Zu lösende Aufgaben |
1) Welchem Ministerium war der Jugendwerkhof laut dem Text über den Jugendwerkhof Torgau unterstellt?
2) Wie lautet der Satz „Insassen und Angestellte mussten damals eine Verschwiegenheitserklärung unterschreiben.“ aus dem Text über den Jugendwerkhof Torgau auf Englisch?
3) Schreiben Sie den Text über den Jugendwerkhof Torgau im Anschluss an seinen letzten Satz mit einem weiteren Absatz fort.

Lesetext |

Die Täter blieben unbehelligt

Als "Um-Erziehungsheim" war der Jugendwerkhof kein Gefängnis für Kriminelle, sondern dem Ministerium für Volksbildung unterstellt. Die zuständige Ministerin hieß Margot Honecker. In Stasi-Unterlagen tauchten schon damals immer wieder Hinweise über systematische Misshandlungen an Kindern und Jugendlichen in Torgau auf. Die Berichte beweisen, dass man im Ministerium von den Missständen gewusst hat. Dem damaligen Direktor des Jugendwerkhofes werfen Zeugen heute schwere sexuelle Übergriffe an den Jugendlichen vor, bis hin zur Mehrfach-Vergewaltigung. In 25 Jahren Dienstzeit in Torgau wurde er nie angezeigt, mittlerweile ist der Mann tot. Insassen und Angestellte mussten damals eine Verschwiegenheitserklärung unterschreiben.

Eines seiner Opfer ist Heidemarie Puls. Zwei bis drei Mal pro Woche wurde die damals 16-Jährige von ihrem Erzieher nachts herausgerufen. Dann belästigte und vergewaltigte er sie, berichtete sie in einem TV-Interview mit dem ZDF. Anschließend schlug er sie, "damit die anderen wegen der Schreie glaubten, ich werde bestraft, weil ich irgendwelche Regeln gebrochen hätte".

"Ein Zölibat hat es schließlich nicht gegeben"

Gabriele Beyler, Leiterin der Gedenkstätte Jugendwerkhof Torgau (Foto: DPA)
Gabriele Beyler, Leiterin der Gedenkstätte Jugendwerkhof TorgauBild: picture alliance / ZB

Ihre Geschichte hat Puls in einem Buch veröffentlicht. Wie den meisten Opfern geht es ihr nicht um die Bestrafung der Täter. Die Fälle sind oft längst verjährt, nur schwer zu beweisen - die meisten Täter sind mittlerweile tot. Auch eine Entschädigung, sagt Beyler, wollen die meisten Betroffenen nicht. "Ich glaube, heute geht es den Betroffenen um eine persönliche Aufklärung ihrer eigenen Erlebnisse in Kindheit und Jugend. Um endlich vernünftig damit umgehen zu können und einen Schlussstrich ziehen zu können."

Demütigungen und Missbrauch hat es auch in anderen Kinderheimen und Jugendwerkhöfen der DDR gegeben. Vielen Opfern werde erst heute klar, was sie als Kind erlebt haben, sagt Beyler. "Zum Beispiel die regelmäßigen Ganzkörperuntersuchungen an Jugendlichen durch Erzieher des anderen Geschlechts. Heute, da wir darüber eine öffentliche Diskussion führen, werden viele angeregt, über persönliche Erlebnisse noch einmal nachzudenken."

Eingabedaten |

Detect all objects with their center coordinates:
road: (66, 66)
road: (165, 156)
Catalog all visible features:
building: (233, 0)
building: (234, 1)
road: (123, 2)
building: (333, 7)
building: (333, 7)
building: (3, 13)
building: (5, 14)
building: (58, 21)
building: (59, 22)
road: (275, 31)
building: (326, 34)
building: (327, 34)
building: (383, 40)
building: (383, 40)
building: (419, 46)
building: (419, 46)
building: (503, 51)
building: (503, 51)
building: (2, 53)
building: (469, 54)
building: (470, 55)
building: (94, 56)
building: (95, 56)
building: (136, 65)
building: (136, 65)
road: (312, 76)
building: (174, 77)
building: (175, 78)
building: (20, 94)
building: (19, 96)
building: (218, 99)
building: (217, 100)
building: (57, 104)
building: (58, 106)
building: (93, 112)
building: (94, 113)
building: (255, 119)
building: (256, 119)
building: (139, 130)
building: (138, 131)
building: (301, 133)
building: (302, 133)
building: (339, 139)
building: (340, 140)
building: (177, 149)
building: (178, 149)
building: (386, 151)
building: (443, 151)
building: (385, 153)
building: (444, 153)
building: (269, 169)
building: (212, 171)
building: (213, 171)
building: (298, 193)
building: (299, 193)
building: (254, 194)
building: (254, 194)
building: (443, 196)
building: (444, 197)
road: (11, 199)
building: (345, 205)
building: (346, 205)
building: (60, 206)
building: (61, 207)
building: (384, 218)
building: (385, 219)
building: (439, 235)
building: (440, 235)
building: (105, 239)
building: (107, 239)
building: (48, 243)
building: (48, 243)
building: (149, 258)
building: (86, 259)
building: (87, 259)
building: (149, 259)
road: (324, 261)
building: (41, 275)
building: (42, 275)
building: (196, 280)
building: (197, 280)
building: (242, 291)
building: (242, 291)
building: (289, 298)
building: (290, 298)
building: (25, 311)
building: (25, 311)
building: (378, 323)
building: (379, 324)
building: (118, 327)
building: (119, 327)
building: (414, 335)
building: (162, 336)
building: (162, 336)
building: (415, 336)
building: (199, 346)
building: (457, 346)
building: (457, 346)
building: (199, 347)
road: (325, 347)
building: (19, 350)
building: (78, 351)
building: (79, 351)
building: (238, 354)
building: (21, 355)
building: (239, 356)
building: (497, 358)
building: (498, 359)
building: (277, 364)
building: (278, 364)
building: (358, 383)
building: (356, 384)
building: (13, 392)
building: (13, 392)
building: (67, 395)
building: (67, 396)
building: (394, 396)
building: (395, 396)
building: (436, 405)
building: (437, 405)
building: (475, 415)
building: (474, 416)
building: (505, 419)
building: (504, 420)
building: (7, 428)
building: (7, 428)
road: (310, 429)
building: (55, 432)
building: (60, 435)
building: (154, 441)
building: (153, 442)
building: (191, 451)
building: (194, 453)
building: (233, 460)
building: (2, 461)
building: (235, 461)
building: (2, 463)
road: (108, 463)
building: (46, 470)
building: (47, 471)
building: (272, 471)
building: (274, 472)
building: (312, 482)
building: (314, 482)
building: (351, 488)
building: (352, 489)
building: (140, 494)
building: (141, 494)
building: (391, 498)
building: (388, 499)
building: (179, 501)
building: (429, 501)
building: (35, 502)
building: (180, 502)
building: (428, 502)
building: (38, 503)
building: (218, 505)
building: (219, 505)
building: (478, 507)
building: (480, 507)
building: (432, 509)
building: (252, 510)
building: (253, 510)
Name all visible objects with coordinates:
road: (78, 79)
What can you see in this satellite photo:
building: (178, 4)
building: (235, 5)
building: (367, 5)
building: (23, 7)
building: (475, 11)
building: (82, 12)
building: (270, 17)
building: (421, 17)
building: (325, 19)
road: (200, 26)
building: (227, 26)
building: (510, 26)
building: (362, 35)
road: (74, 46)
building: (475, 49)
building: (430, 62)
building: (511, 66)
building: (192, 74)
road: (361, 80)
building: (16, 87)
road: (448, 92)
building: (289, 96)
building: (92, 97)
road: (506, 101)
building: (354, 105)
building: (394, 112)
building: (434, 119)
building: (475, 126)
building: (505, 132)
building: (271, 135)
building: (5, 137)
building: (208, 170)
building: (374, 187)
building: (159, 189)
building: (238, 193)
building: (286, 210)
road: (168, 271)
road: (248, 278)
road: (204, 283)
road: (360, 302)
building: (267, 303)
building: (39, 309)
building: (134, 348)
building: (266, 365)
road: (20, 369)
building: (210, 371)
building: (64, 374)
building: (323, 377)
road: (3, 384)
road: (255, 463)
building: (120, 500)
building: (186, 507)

Antworten |
1) Dem Ministerium für Volksbildung.

2) Inmates and employees had to sign a confidentiality agreement at the time.

3)
Ein Besucher steht vor der Line mit der Aufschrift "Ausziehen - hier" in einem Raum des ehemaligen Geschlossenen Jugendwerkhofes Torgau in der heutigen Gedenkstätte in Torgau (Foto: DPA)
Erinnerungen an Torgau: "Vielen Opfern wird erst heute klar, was sie als Kind erlebt haben"Bild: picture-alliance/ ZB

Manfred Kolbe ist Bundestagsabgeordneter der CDU - Torgau gehört zu seinem Wahlkreis. Sexuelle Gewalt an Kindern und Jugendlichen, sagt er, sei ein gesellschaftliches Problem, das man nicht nur in DDR-Kinderheimen oder innerhalb der katholischen Kirche suchen dürfe. "Wir brauchen eine gesamtdeutsche Aufarbeitung, es darf keine Opfer erster und zweiter Klasse geben. Nur eine breite Arbeit kommt da zu richtigen Ergebnissen. Am Zölibat allein kann es schließlich nicht liegen, denn das hat es in den Einrichtungen der DDR nicht gegeben."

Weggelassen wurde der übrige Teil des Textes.